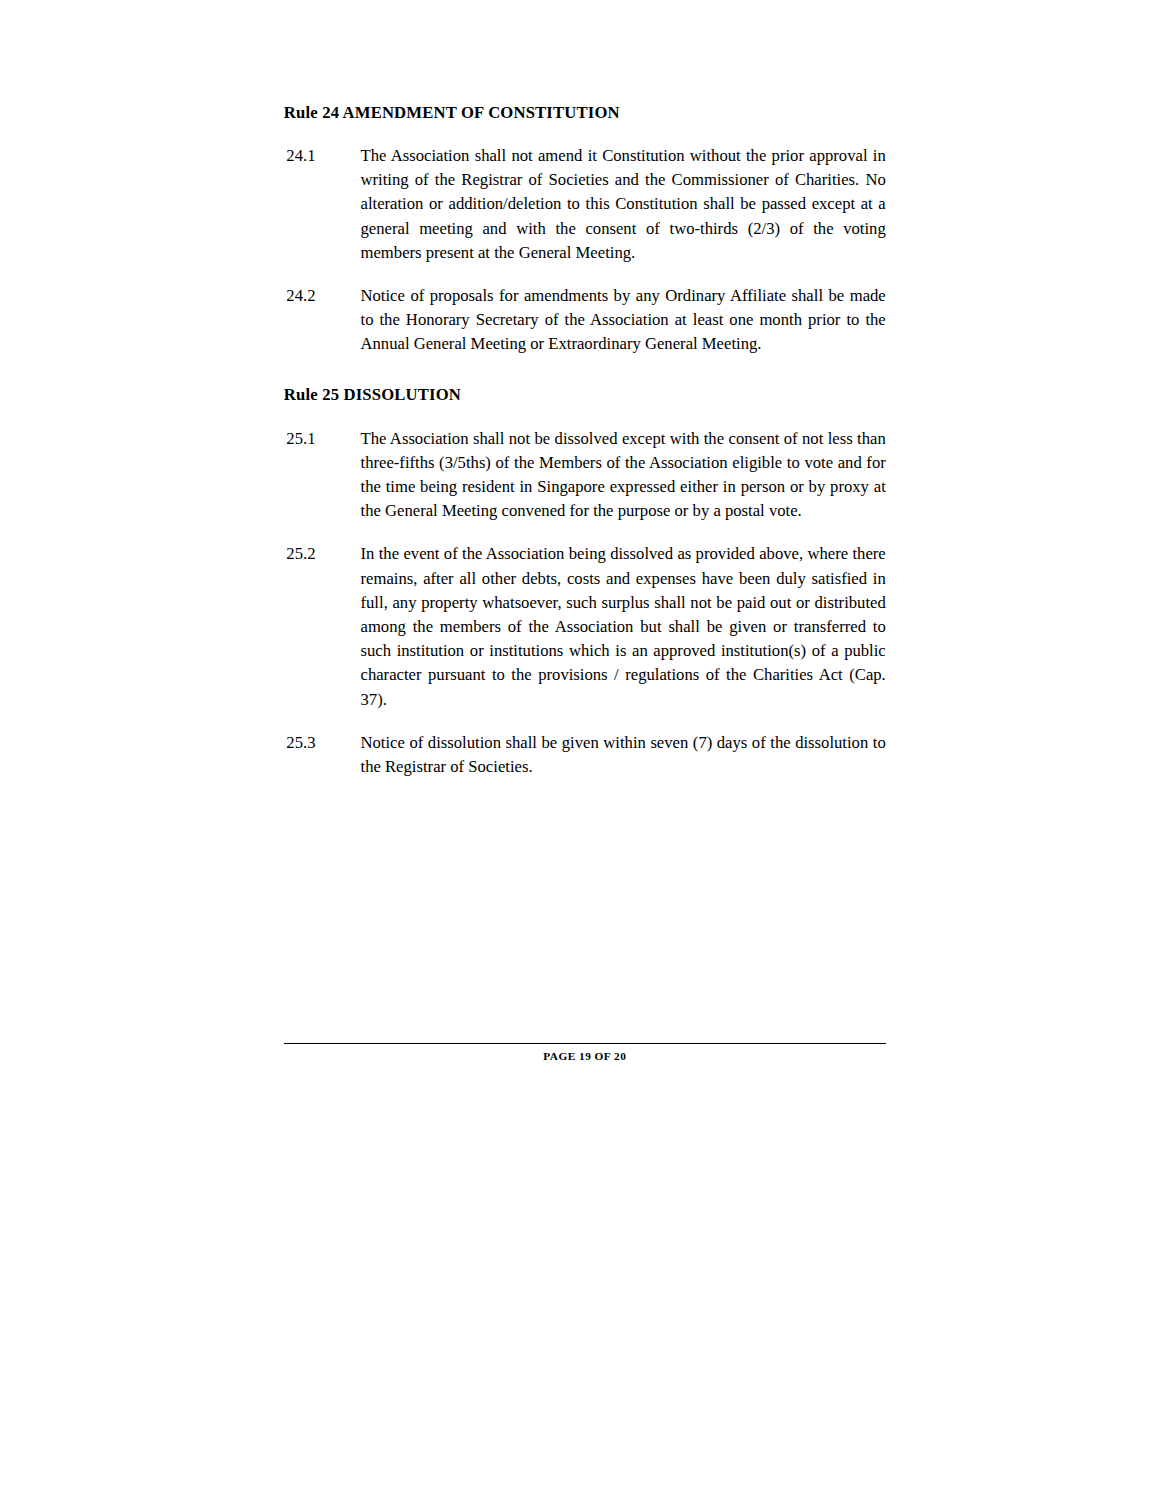Rule 24 AMENDMENT OF CONSTITUTION
24.1
The Association shall not amend it Constitution without the prior approval in writing of the Registrar of Societies and the Commissioner of Charities. No alteration or addition/deletion to this Constitution shall be passed except at a general meeting and with the consent of two-thirds (2/3) of the voting members present at the General Meeting.
24.2
Notice of proposals for amendments by any Ordinary Affiliate shall be made to the Honorary Secretary of the Association at least one month prior to the Annual General Meeting or Extraordinary General Meeting.
Rule 25 DISSOLUTION
25.1
The Association shall not be dissolved except with the consent of not less than three-fifths (3/5ths) of the Members of the Association eligible to vote and for the time being resident in Singapore expressed either in person or by proxy at the General Meeting convened for the purpose or by a postal vote.
25.2
In the event of the Association being dissolved as provided above, where there remains, after all other debts, costs and expenses have been duly satisfied in full, any property whatsoever, such surplus shall not be paid out or distributed among the members of the Association but shall be given or transferred to such institution or institutions which is an approved institution(s) of a public character pursuant to the provisions / regulations of the Charities Act (Cap. 37).
25.3
Notice of dissolution shall be given within seven (7) days of the dissolution to the Registrar of Societies.
PAGE 19 OF 20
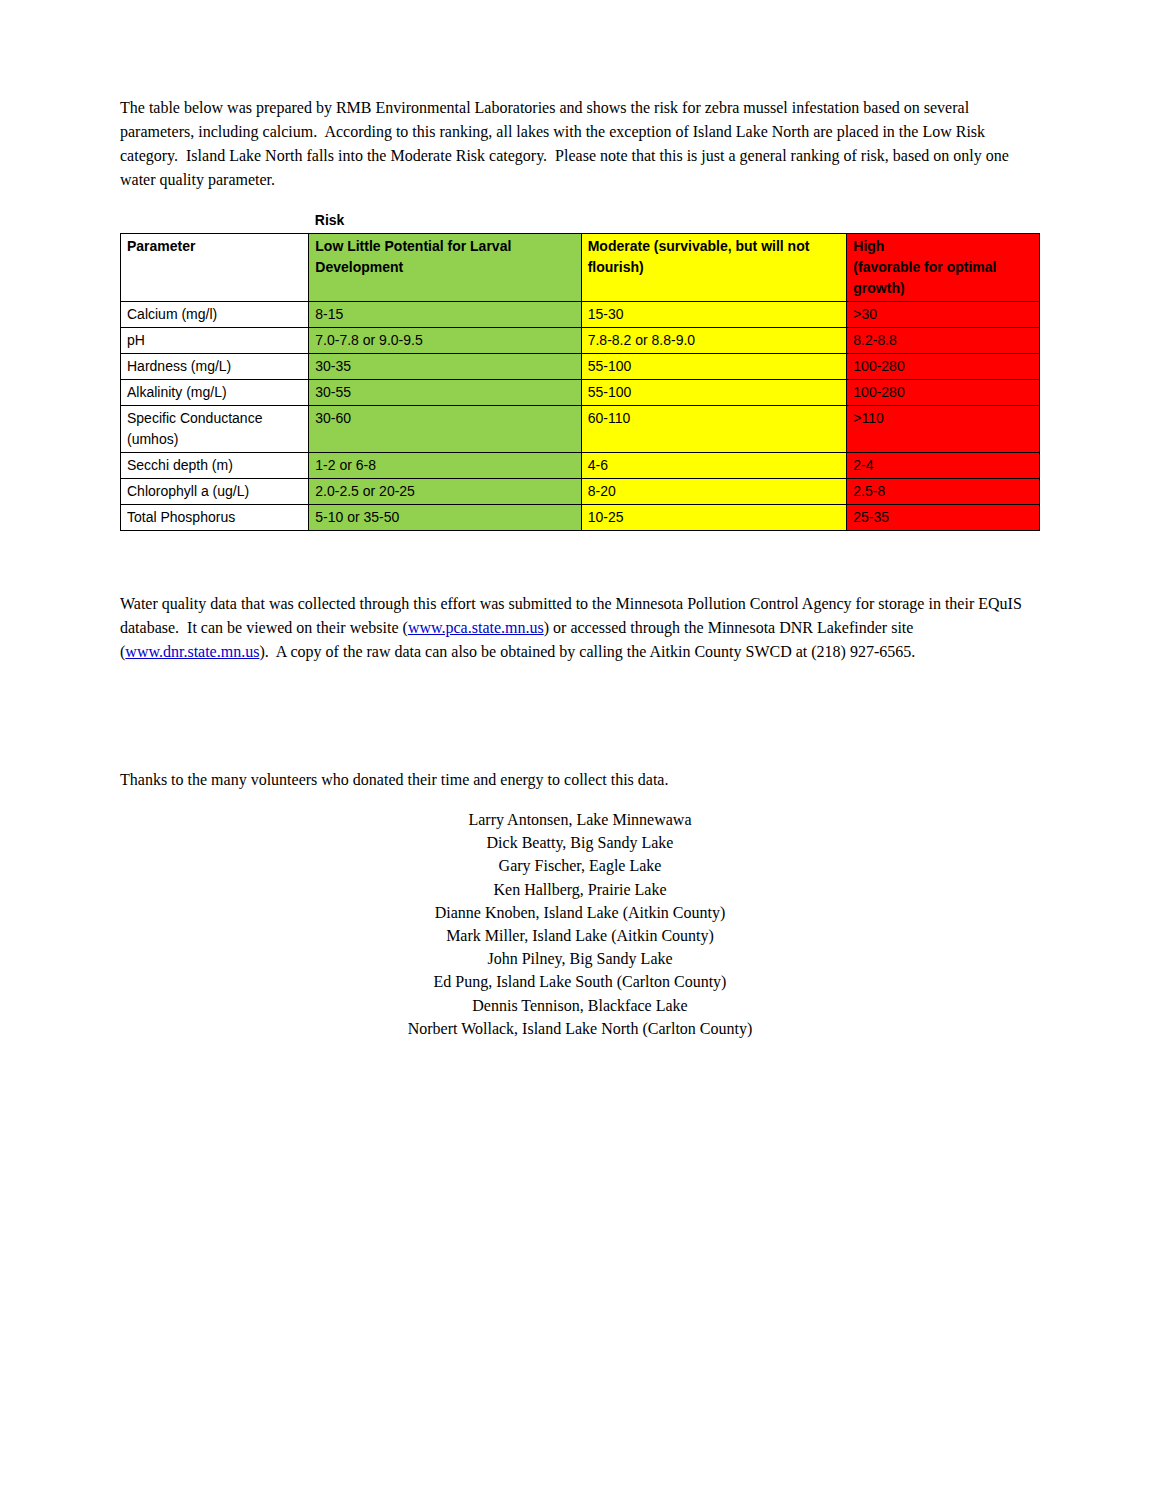The table below was prepared by RMB Environmental Laboratories and shows the risk for zebra mussel infestation based on several parameters, including calcium. According to this ranking, all lakes with the exception of Island Lake North are placed in the Low Risk category. Island Lake North falls into the Moderate Risk category. Please note that this is just a general ranking of risk, based on only one water quality parameter.
| | Risk |
| Parameter | Low Little Potential for Larval Development | Moderate (survivable, but will not flourish) | High (favorable for optimal growth) |
| Calcium (mg/l) | 8-15 | 15-30 | >30 |
| pH | 7.0-7.8 or 9.0-9.5 | 7.8-8.2 or 8.8-9.0 | 8.2-8.8 |
| Hardness (mg/L) | 30-35 | 55-100 | 100-280 |
| Alkalinity (mg/L) | 30-55 | 55-100 | 100-280 |
| Specific Conductance (umhos) | 30-60 | 60-110 | >110 |
| Secchi depth (m) | 1-2 or 6-8 | 4-6 | 2-4 |
| Chlorophyll a (ug/L) | 2.0-2.5 or 20-25 | 8-20 | 2.5-8 |
| Total Phosphorus | 5-10 or 35-50 | 10-25 | 25-35 |
Water quality data that was collected through this effort was submitted to the Minnesota Pollution Control Agency for storage in their EQuIS database. It can be viewed on their website (www.pca.state.mn.us) or accessed through the Minnesota DNR Lakefinder site (www.dnr.state.mn.us). A copy of the raw data can also be obtained by calling the Aitkin County SWCD at (218) 927-6565.
Thanks to the many volunteers who donated their time and energy to collect this data.
Larry Antonsen, Lake Minnewawa
Dick Beatty, Big Sandy Lake
Gary Fischer, Eagle Lake
Ken Hallberg, Prairie Lake
Dianne Knoben, Island Lake (Aitkin County)
Mark Miller, Island Lake (Aitkin County)
John Pilney, Big Sandy Lake
Ed Pung, Island Lake South (Carlton County)
Dennis Tennison, Blackface Lake
Norbert Wollack, Island Lake North (Carlton County)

REQUIREMENT: Across the data, tally the lines containing "Notice" and give back the number alone.

TASK RESPONSE: 2